Testimonial: Amber

Question: What do you think is the biggest public misconception about agriculture? How would you help to fix it?

I feel the biggest misconception about agriculture stems from how society perceives pesticides and pesticide use. The issue lies in the fact that people who are not farmers, chemists or biologists read reports about the chemicals that are used to grow their food and, without a full understanding, they make assumptions. It is like any industry that is perceived as environmentally dangerous being attacked for the dangers and not being commended for the improvements, or good points, that have occurred.

One way to help fix this issue would be to educate society even more. We need to make farmers’ practices more nationally known; the biologists need to talk about the actual effects the pesticides have on the pests they target as well as the ones they do not; and the chemists need to show how these products are made to be significantly safer for our families. Another issue is for every one article or newscast that shows the positive side of pesticide use, there are five others showing the perceived negatives. How do we get the message out there in a way that allows people to understand and encourages them to do some research for themselves?

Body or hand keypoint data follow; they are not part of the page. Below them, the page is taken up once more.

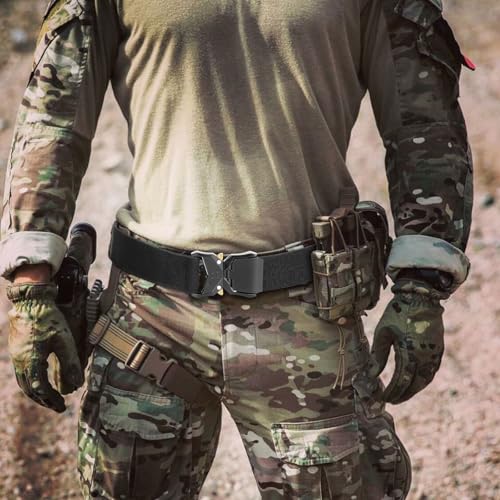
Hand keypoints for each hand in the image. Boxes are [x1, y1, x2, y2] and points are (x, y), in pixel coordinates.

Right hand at [6, 282, 83, 412]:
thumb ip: (70, 362)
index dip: (51, 399)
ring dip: (36, 392)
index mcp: (31, 360)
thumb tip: (78, 385)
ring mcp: (16, 355)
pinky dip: (31, 382)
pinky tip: (40, 381)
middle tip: (57, 407)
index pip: (40, 388)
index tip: (62, 406)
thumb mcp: (64, 340)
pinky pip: (22, 372)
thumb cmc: (49, 319)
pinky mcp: (17, 350)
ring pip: (24, 381)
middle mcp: (20, 361)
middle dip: (44, 400)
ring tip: (49, 398)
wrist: (30, 302)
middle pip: (30, 388)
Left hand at [369, 279, 444, 403]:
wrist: (420, 297)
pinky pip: (433, 371)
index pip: (401, 381)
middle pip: (415, 384)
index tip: (384, 398)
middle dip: (403, 394)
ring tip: (403, 394)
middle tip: (393, 400)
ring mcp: (434, 354)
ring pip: (425, 379)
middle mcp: (425, 356)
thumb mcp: (383, 333)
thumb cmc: (397, 313)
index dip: (392, 392)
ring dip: (414, 389)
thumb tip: (371, 375)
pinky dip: (424, 379)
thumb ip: (378, 356)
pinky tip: (416, 382)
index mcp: (409, 353)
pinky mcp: (439, 349)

Everything we do as human beings has and/or will be under scrutiny at some point. How have we overcome this in the past? Education is the main way that these misconceptions can be fought. Perhaps pesticides should be studied and analyzed in high school, along with other items that were under the microscope not that long ago. It can also be as simple as an information day at the local grocery store to show the benefits and drawbacks of pesticide use versus organic farming. If we give society the information in a way that is meaningful to them, we have to hope that they will understand and learn just how important pesticides are not only to growing food but to society as a whole. The industry is constantly making changes to ensure we keep people as safe as possible and do not disturb the delicate ecological balance.